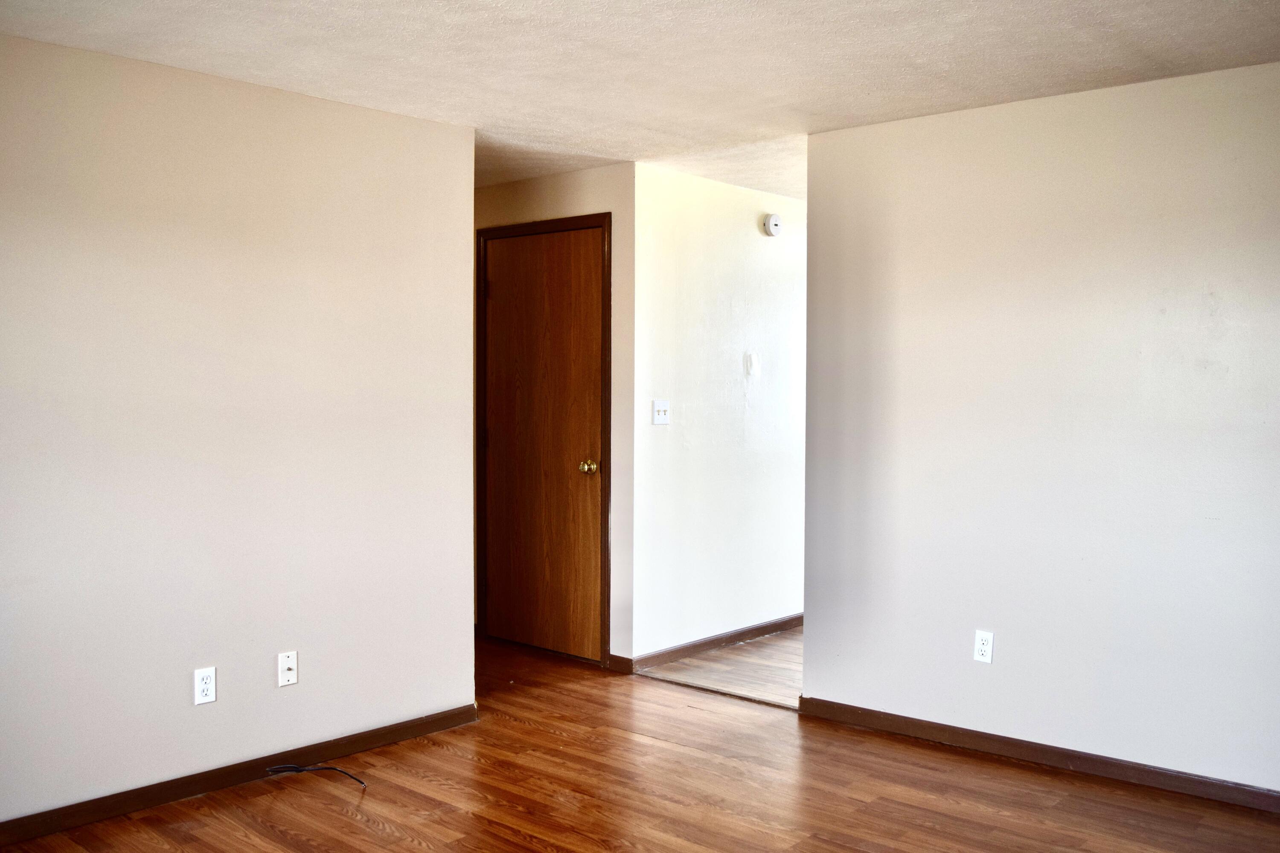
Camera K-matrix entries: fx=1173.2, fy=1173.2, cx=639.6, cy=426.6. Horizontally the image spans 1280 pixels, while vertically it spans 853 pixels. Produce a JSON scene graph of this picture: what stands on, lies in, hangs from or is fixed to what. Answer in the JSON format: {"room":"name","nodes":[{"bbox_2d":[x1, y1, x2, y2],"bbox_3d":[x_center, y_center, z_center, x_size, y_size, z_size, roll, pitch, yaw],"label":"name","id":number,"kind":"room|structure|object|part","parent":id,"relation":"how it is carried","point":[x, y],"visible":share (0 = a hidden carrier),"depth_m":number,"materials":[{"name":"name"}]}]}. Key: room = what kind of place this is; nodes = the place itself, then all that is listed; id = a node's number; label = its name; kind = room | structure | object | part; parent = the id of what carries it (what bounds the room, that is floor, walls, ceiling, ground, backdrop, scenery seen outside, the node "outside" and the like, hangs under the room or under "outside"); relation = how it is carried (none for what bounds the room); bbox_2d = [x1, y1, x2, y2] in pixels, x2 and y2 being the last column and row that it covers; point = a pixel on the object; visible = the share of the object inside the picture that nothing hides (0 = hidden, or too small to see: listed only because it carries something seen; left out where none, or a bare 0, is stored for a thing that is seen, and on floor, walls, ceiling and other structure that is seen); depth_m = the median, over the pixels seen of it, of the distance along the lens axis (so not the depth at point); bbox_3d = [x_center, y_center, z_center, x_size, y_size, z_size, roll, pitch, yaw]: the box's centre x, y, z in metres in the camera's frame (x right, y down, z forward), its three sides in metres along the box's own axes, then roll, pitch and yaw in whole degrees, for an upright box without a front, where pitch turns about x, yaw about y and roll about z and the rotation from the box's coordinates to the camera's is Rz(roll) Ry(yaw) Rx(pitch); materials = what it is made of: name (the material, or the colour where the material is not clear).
{"room":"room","nodes":[
{"label":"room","id":0,"kind":"room"},
{"bbox_2d":[0,23,476,838],"bbox_3d":[-1.810,0.037,3.431,0.123,2.336,3.362,2,3,41],"label":"left wall","id":1,"kind":"structure","parent":0,"point":[264,272],"depth_m":3.82,"materials":[{"name":"paint"}]},
{"bbox_2d":[193,666,217,706],"bbox_3d":[-1.407,0.839,3.801,0.009,0.114,0.070,2,3,41],"label":"wall outlet","id":2,"kind":"object","parent":1,"relation":"attached to","point":[206,685],"visible":0.99,"depth_m":3.80,"materials":[{"name":"white plastic"}]},
{"bbox_2d":[0,702,479,848],"bbox_3d":[-1.673,1.162,3.512,0.014,0.076,3.135,2,3,41],"label":"baseboard","id":3,"kind":"structure","parent":1,"relation":"attached to","point":[374,742],"depth_m":3.83,"materials":[{"name":"brown wood"}]},
{"bbox_2d":[276,650,298,686],"bbox_3d":[-1.194,0.823,3.990,0.016,0.115,0.069,2,3,41],"label":"cable outlet","id":4,"kind":"object","parent":1,"relation":"attached to","point":[291,673],"visible":0.99,"depth_m":3.99,"materials":[{"name":"white plastic"}]},
{"bbox_2d":[474,160,634,668],"bbox_3d":[-0.547,-0.055,5.858,1.408,2.355,0.124,2,3,41],"label":"door wall","id":5,"kind":"structure","parent":0,"point":[574,177],"depth_m":5.43,"materials":[{"name":"beige paint"}]},
{"bbox_2d":[475,211,612,665],"bbox_3d":[-0.456,0.062,5.799,0.914,2.122,0.133,2,3,41],"label":"door frame","id":6,"kind":"structure","parent":5,"relation":"attached to","point":[609,217],"depth_m":5.65,"materials":[{"name":"brown wood"}]},
{"bbox_2d":[481,225,604,659],"bbox_3d":[-0.502,0.089,5.773,0.810,2.062,0.100,2,3,41],"label":"wooden door","id":7,"kind":"structure","parent":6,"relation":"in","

+ + +

▶ _What is expected_
All the records above need to be given again word for word. Skip the pictures.

▶ _Response to this task_
Camera K-matrix entries: fx=1173.2, fy=1173.2, cx=639.6, cy=426.6. Horizontally the image spans 1280 pixels, while vertically it spans 853 pixels. Produce a JSON scene graph of this picture: what stands on, lies in, hangs from or is fixed to what. Answer in the JSON format: {"room":"name","nodes":[{"bbox_2d":[x1, y1, x2, y2],"bbox_3d":[x_center, y_center, z_center, x_size, y_size, z_size, roll, pitch, yaw],"label":"name","id":number,"kind":"room|structure|object|part","parent":id,"relation":"how it is carried","point":[x, y],"visible":share (0 = a hidden carrier),"depth_m":number,"materials":[{"name":"name"}]}]}. Key: room = what kind of place this is; nodes = the place itself, then all that is listed; id = a node's number; label = its name; kind = room | structure | object | part; parent = the id of what carries it (what bounds the room, that is floor, walls, ceiling, ground, backdrop, scenery seen outside, the node "outside" and the like, hangs under the room or under "outside"); relation = how it is carried (none for what bounds the room); bbox_2d = [x1, y1, x2, y2] in pixels, x2 and y2 being the last column and row that it covers; point = a pixel on the object; visible = the share of the object inside the picture that nothing hides (0 = hidden, or too small to see: listed only because it carries something seen; left out where none, or a bare 0, is stored for a thing that is seen, and on floor, walls, ceiling and other structure that is seen); depth_m = the median, over the pixels seen of it, of the distance along the lens axis (so not the depth at point); bbox_3d = [x_center, y_center, z_center, x_size, y_size, z_size, roll, pitch, yaw]: the box's centre x, y, z in metres in the camera's frame (x right, y down, z forward), its three sides in metres along the box's own axes, then roll, pitch and yaw in whole degrees, for an upright box without a front, where pitch turns about x, yaw about y and roll about z and the rotation from the box's coordinates to the camera's is Rz(roll) Ry(yaw) Rx(pitch); materials = what it is made of: name (the material, or the colour where the material is not clear).
{"room":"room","nodes":[
{"label":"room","id":0,"kind":"room"},
{"bbox_2d":[0,23,476,838],"bbox_3d":[-1.810,0.037,3.431,0.123,2.336,3.362,2,3,41],"label":"left wall","id":1,"kind":"structure","parent":0,"point":[264,272],"depth_m":3.82,"materials":[{"name":"paint"}]},
{"bbox_2d":[193,666,217,706],"bbox_3d":[-1.407,0.839,3.801,0.009,0.114,0.070,2,3,41],"label":"wall outlet","id":2,"kind":"object","parent":1,"relation":"attached to","point":[206,685],"visible":0.99,"depth_m":3.80,"materials":[{"name":"white plastic"}]},
{"bbox_2d":[0,702,479,848],"bbox_3d":[-1.673,1.162,3.512,0.014,0.076,3.135,2,3,41],"label":"baseboard","id":3,"kind":"structure","parent":1,"relation":"attached to","point":[374,742],"depth_m":3.83,"materials":[{"name":"brown wood"}]},
{"bbox_2d":[276,650,298,686],"bbox_3d":[-1.194,0.823,3.990,0.016,0.115,0.069,2,3,41],"label":"cable outlet","id":4,"kind":"object","parent":1,"relation":"attached to","point":[291,673],"visible":0.99,"depth_m":3.99,"materials":[{"name":"white plastic"}]},
{"bbox_2d":[474,160,634,668],"bbox_3d":[-0.547,-0.055,5.858,1.408,2.355,0.124,2,3,41],"label":"door wall","id":5,"kind":"structure","parent":0,"point":[574,177],"depth_m":5.43,"materials":[{"name":"beige paint"}]},
{"bbox_2d":[475,211,612,665],"bbox_3d":[-0.456,0.062,5.799,0.914,2.122,0.133,2,3,41],"label":"door frame","id":6,"kind":"structure","parent":5,"relation":"attached to","point":[609,217],"depth_m":5.65,"materials":[{"name":"brown wood"}]},
{"bbox_2d":[481,225,604,659],"bbox_3d":[-0.502,0.089,5.773,0.810,2.062,0.100,2,3,41],"label":"wooden door","id":7,"kind":"structure","parent":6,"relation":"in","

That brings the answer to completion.